Dataset records:
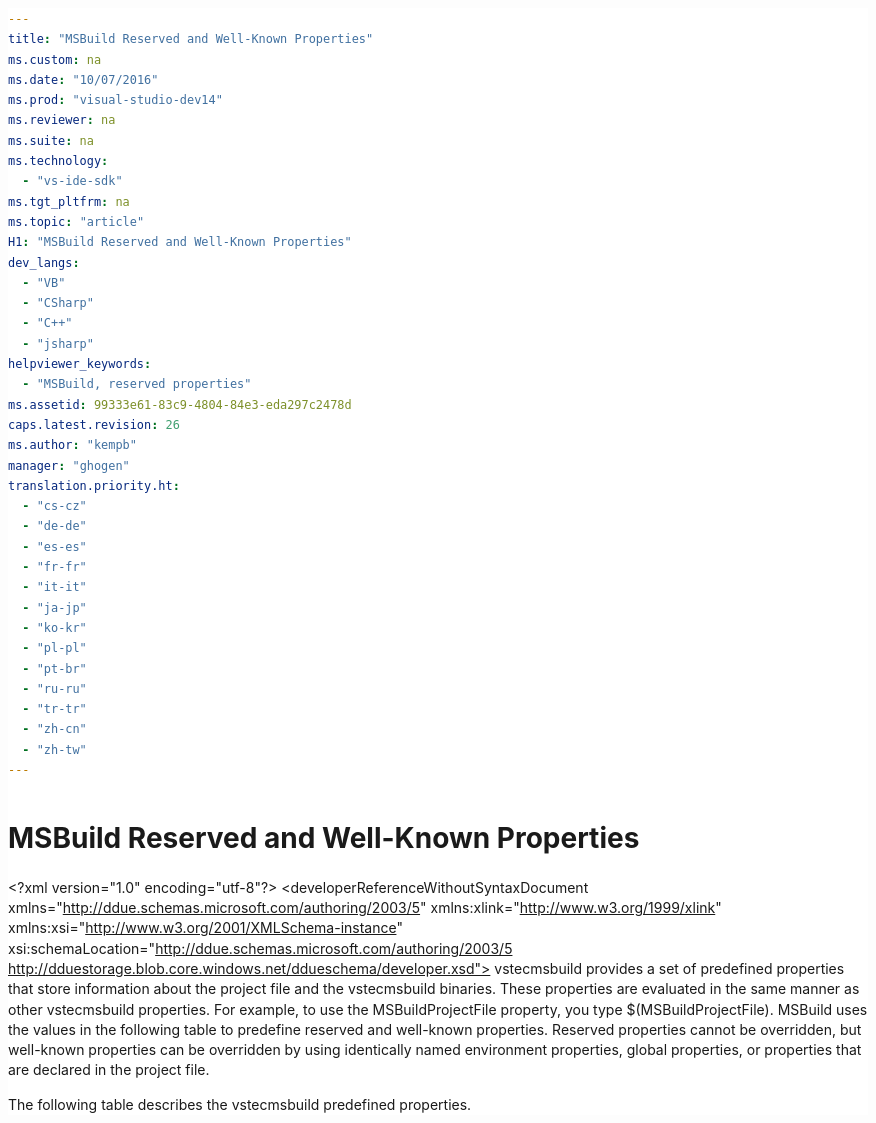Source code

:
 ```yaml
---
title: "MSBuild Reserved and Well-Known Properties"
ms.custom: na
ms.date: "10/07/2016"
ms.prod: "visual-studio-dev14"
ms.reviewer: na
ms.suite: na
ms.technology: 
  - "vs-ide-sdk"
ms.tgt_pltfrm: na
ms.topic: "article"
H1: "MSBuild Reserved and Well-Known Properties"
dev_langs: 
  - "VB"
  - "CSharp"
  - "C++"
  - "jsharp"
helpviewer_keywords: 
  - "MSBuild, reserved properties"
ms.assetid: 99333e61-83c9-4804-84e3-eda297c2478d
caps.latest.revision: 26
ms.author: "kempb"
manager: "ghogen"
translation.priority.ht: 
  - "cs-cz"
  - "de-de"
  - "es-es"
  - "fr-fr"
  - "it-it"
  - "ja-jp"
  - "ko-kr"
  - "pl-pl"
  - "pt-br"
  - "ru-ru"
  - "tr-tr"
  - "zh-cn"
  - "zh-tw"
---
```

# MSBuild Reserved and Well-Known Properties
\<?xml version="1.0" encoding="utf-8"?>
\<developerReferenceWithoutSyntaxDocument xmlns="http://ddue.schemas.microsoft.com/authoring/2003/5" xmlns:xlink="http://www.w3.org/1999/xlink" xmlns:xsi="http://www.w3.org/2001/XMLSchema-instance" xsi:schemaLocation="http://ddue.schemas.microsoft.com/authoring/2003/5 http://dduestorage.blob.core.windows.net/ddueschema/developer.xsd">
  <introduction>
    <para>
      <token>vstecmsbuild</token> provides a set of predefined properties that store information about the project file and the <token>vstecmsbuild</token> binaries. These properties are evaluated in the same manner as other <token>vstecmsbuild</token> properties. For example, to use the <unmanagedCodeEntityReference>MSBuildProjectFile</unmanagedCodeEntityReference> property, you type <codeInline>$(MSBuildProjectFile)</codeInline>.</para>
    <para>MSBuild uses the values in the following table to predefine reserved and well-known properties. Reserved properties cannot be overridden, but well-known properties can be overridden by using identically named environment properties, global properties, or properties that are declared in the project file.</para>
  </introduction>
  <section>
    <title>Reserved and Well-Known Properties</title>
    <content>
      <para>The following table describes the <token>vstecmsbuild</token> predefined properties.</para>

Work instructions: Output exactly one stretch of the listing: from the line containing "<introduction>" through the line containing "<token>vstecmsbuild</token> provides a", both end lines included.

Task answer:
  <introduction>
    <para>
      <token>vstecmsbuild</token> provides a set of predefined properties that store information about the project file and the <token>vstecmsbuild</token> binaries. These properties are evaluated in the same manner as other <token>vstecmsbuild</token> properties. For example, to use the <unmanagedCodeEntityReference>MSBuildProjectFile</unmanagedCodeEntityReference> property, you type <codeInline>$(MSBuildProjectFile)</codeInline>.</para>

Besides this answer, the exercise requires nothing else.